### REQUIREMENTS
Copy out the lines below word for word, starting at the line containing "Parallelize: Parallelize -> Command" and ending at the line containing "3,400.00 colour: red -> blue", with both of those lines included.

[Items from a dataset]
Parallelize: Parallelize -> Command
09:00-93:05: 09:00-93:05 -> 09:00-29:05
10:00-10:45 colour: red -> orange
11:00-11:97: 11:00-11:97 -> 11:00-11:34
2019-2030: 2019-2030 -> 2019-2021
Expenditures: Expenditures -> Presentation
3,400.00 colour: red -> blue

* * *

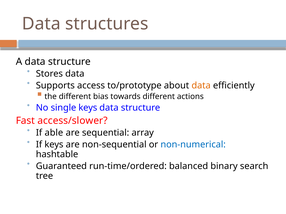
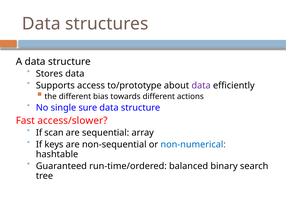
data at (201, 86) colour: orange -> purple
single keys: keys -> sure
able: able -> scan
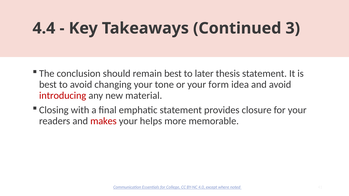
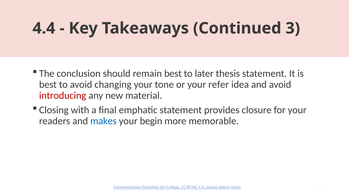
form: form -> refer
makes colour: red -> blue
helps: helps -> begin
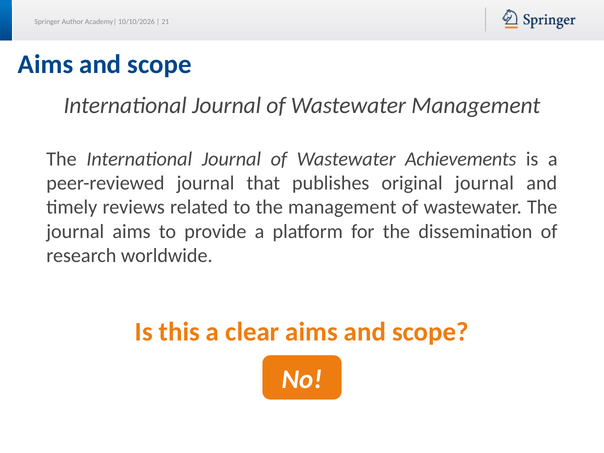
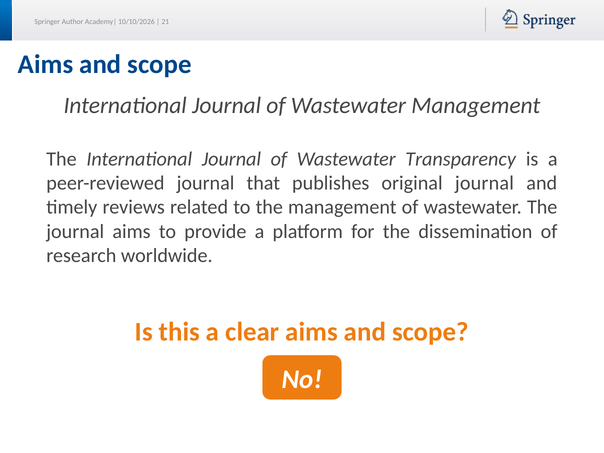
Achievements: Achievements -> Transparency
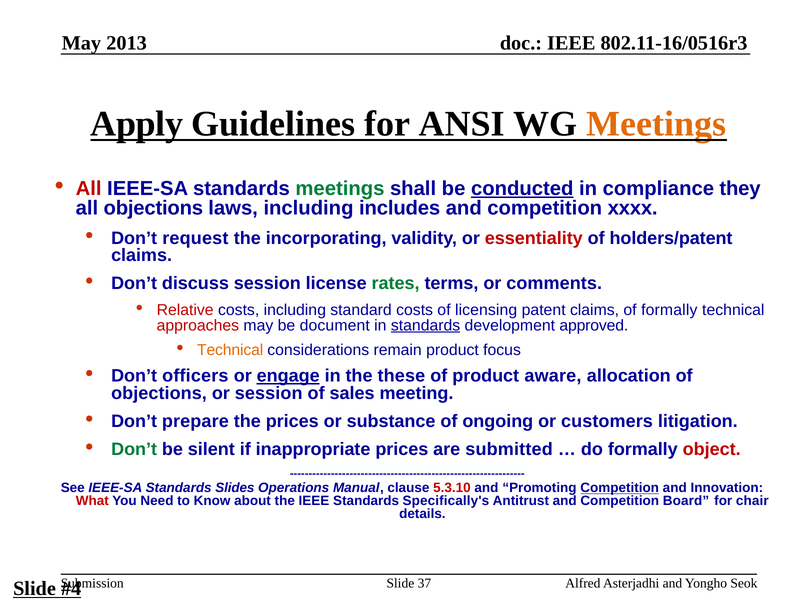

### REPLY
Parallelize: Parallelize -> Command
09:00-93:05: 09:00-93:05 -> 09:00-29:05
10:00-10:45 colour: red -> orange
11:00-11:97: 11:00-11:97 -> 11:00-11:34
2019-2030: 2019-2030 -> 2019-2021
Expenditures: Expenditures -> Presentation
3,400.00 colour: red -> blue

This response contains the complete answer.